Между тем, однако же, добрые приятели, принимавшие столько участия в устройстве этого вечера и в раздаче билетов, никак не думали, чтобы приглашение выпить стакан шампанского после концерта могло быть отменено; они знали, что вино уже приготовлено, и полагали, что распить бутылки с горя будет не менее основательно, как сделать это с радости. Они явились подлинно, проведать, как объяснялись, больного. Не пришел один только Волков; он был сердит на неудачу, на сомнительное положение, в котором поставил себя относительно Прибаутки, и подумал наконец, сделавшись хладнокровнее: "Чёрт мне навязал этого сумасбродного немца и с чихалкой его! Я давно уже замечаю, что он зазнается: вот ему поделом и наука; да я-то за что попался?"
Вошел к нашему концертисту француз – и рассыпался в сожалениях, в пожеланиях, соболезнованиях, и то и дело суесловил на этом лощеном языке; хлопал от участия руками и утешал немого артиста кучей анекдотов, подобранных к этому случаю. Христиан молчал и ничего не слышал. Вошел Мокриевич-Хламко-Нагольный и истощал все красноречие свое в неукротимом порыве души и потоке слов, желая только доказать, что он все это предвидел, предугадывал, предчувствовал. Больше он не заботился ни о чем; он пришел только, чтобы воспеть самым вдохновенным образом прозорливость свою, вернее чувство, которое предвкушает всякую беду. Вошел господин Неизвестный и обратил молча внимание свое на беспорядок в комнате, он поднял шинель Христиана, встряхнул ее и повесил, поднял фрак и спросил: "У кого вы брали пуговицы?" – а не получив никакого ответа, положил его на стул и принялся не торопясь прибирать все остальное. Полагая, что он за такую услугу может наградить себя чем-нибудь, Неизвестный отправился молча к знакомому ему скрыпичному футляру, нашел чего искал и, закурив сигарку, сел преспокойно в угол; поднял нос, уставил глаза в потолок и сделался весьма доволен своим положением. Для перемены обращал он безмятежные, нескорбящие и не желающие взоры свои довольно хладнокровно на корзину с шампанским. Вошли наконец и другие приятели – а Христиан глядел и не видел, сидел полураздетый, со спущенными чулками, уставив дикий взор свой на колени.
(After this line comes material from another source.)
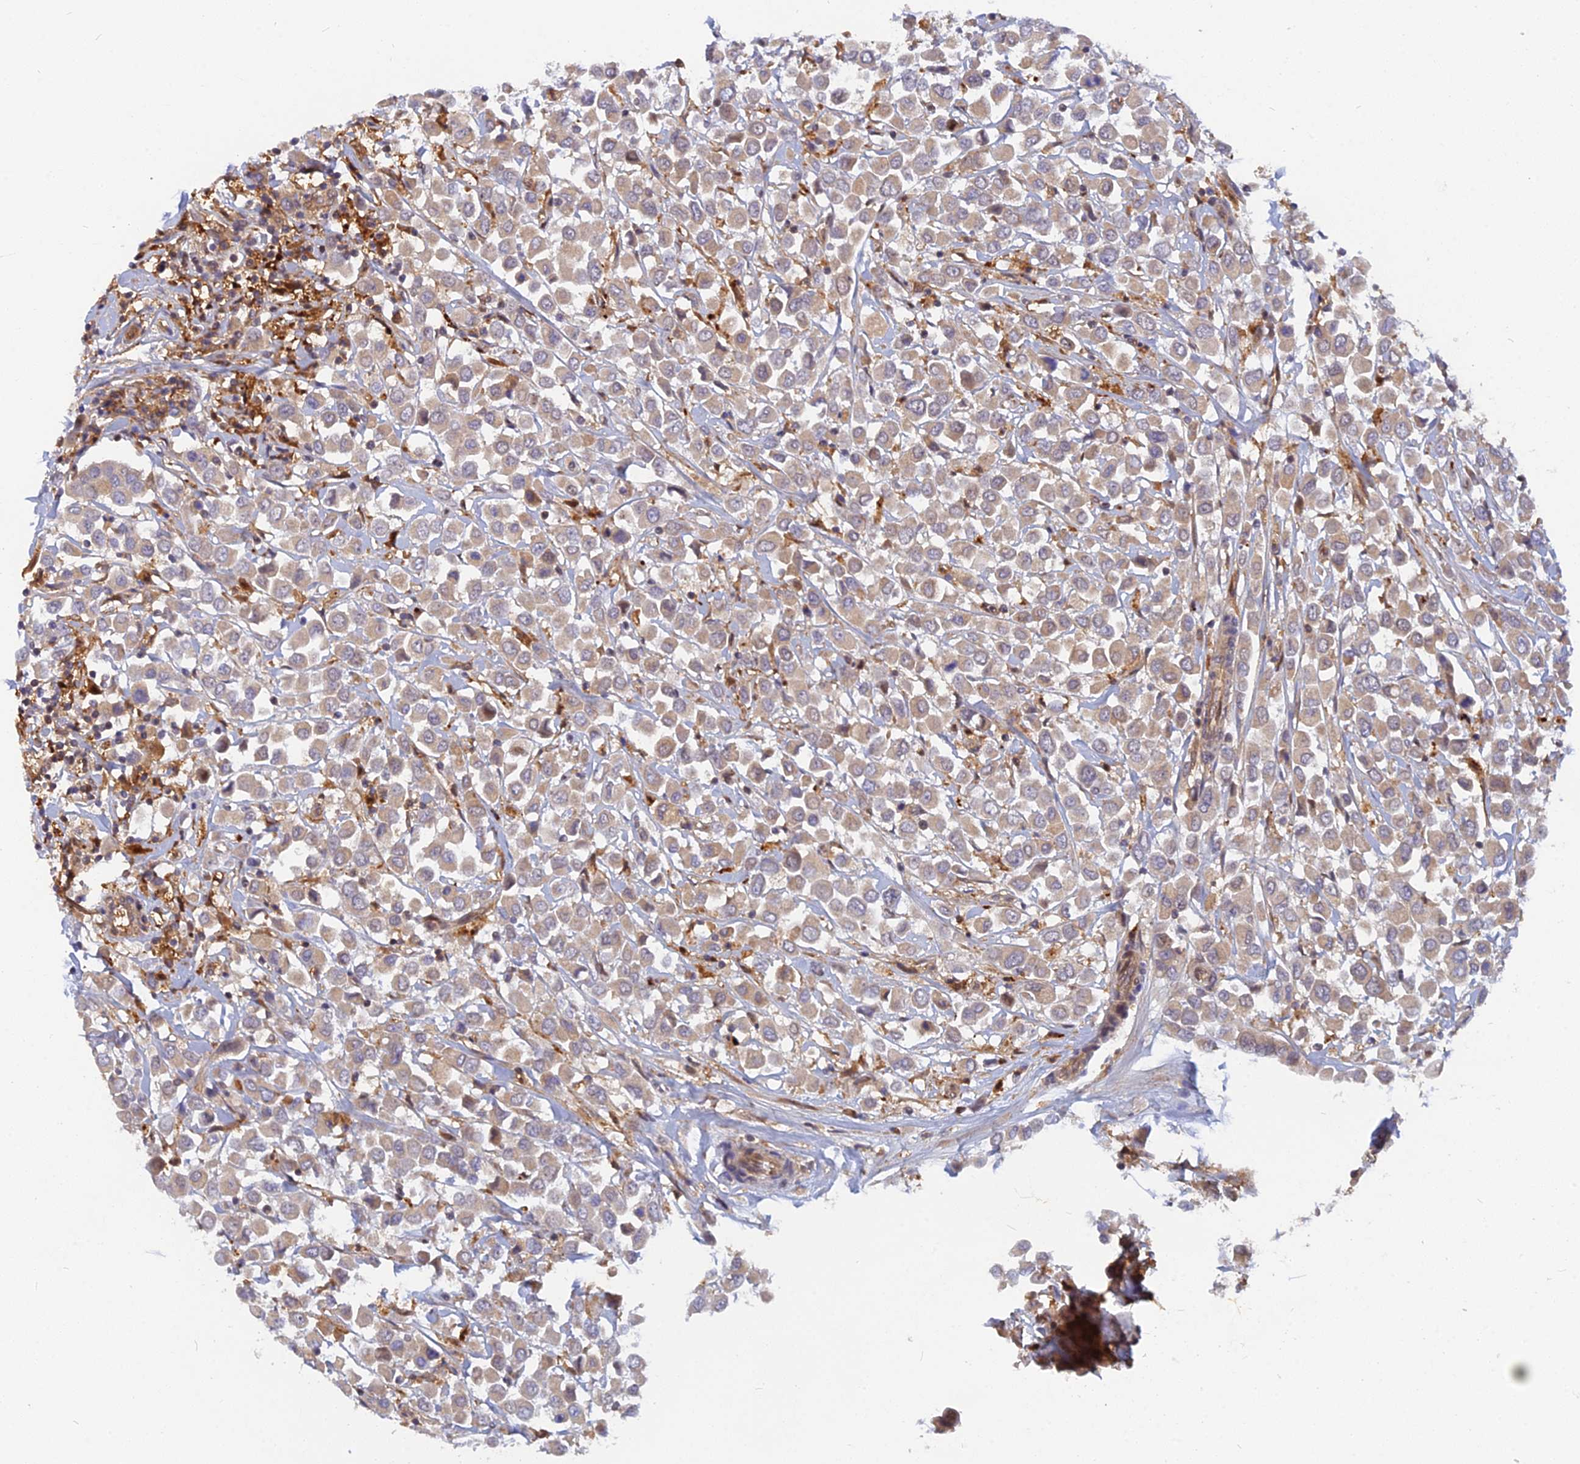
{"staining": {"intensity": "weak", "quantity": ">75%", "location": "cytoplasmic/membranous"}, "tissue": "breast cancer", "cell_type": "Tumor cells", "image_type": "cancer", "snomed": [{"axis": "morphology", "description": "Duct carcinoma"}, {"axis": "topography", "description": "Breast"}], "caption": "A brown stain highlights weak cytoplasmic/membranous positivity of a protein in breast cancer tumor cells.", "gene": "ARL2BP", "patient": {"sex": "female", "age": 61}}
Между тем разговор гостей становился постепенно громче и шумнее; утешения вроде следующего: "Э, что, братец, плюнь, дери их горой!" – сыпались со всех сторон, требования забыть прошлое и повеселиться делались настоятельнее, наконец, француз решился принять на себя должность хозяина и выручить его из дураков: француз принялся раскупоривать шампанское. Неизвестный, казалось, только этого и ждал; в ту минуту явился он на помощь и, не говоря ни слова, принялся привычною рукою обивать смолу и снимать проволоку со всех бутылок. Выпили за здоровье хозяина, принудили его, хотя и не без труда, отвечать тем же, и если Христиан не скоро решился выпить первый стакан, то тем скорее и охотнее приступал к следующим. Наконец он пропел и разыграл приятелям весь концерт свой, потом уже сам не помнил, каким образом проводил их и как улегся на кровать; а когда Сенька, проснувшись за перегородкой своей от внезапной тишины, стал перебирать и прикидывать на свет поочередно все бутылки, сколько их было на столе и под столом, то плюнул наконец и сказал сиплым, сонным басом: "Экие водопьяницы: хоть бы каплю где оставили!"
Приятели Христиана все дошли домой на своих ногах, но в различном расположении духа: француз вошел припеваючи во флигелек свой, где жил вместе с Волковым, разбудил его и убаюкал снова своими пошлыми рассказами; Хламко-Нагольный долго оборонялся на улице от собак, раздразнил их до того, что они, заливаясь отчаянным лаем, вызвали к себе на подмогу всех собратов своих из целого города; Мокриевич начал стучать изо всех сил в ближайшие зеленые ставеньки и звать на помощь, напугал хозяев, разбранился с кучером, который вышел из ворот, а потом он долго еще бушевал под окнами, рассуждая про себя вслух. Неизвестный остался верен себе, непоколебим в самодовольном молчании своем и дышал только тяжелее обыкновенного; из прочих же собеседников один, пришедши домой, прибил своего человека, другой сделался чрезвычайно недоволен квартирой своей, непременно хотел лезть рассчитываться с хозяином, не забудьте, что время было далеко за полночь, и настойчиво посылал Ваську отыскивать другое жилье.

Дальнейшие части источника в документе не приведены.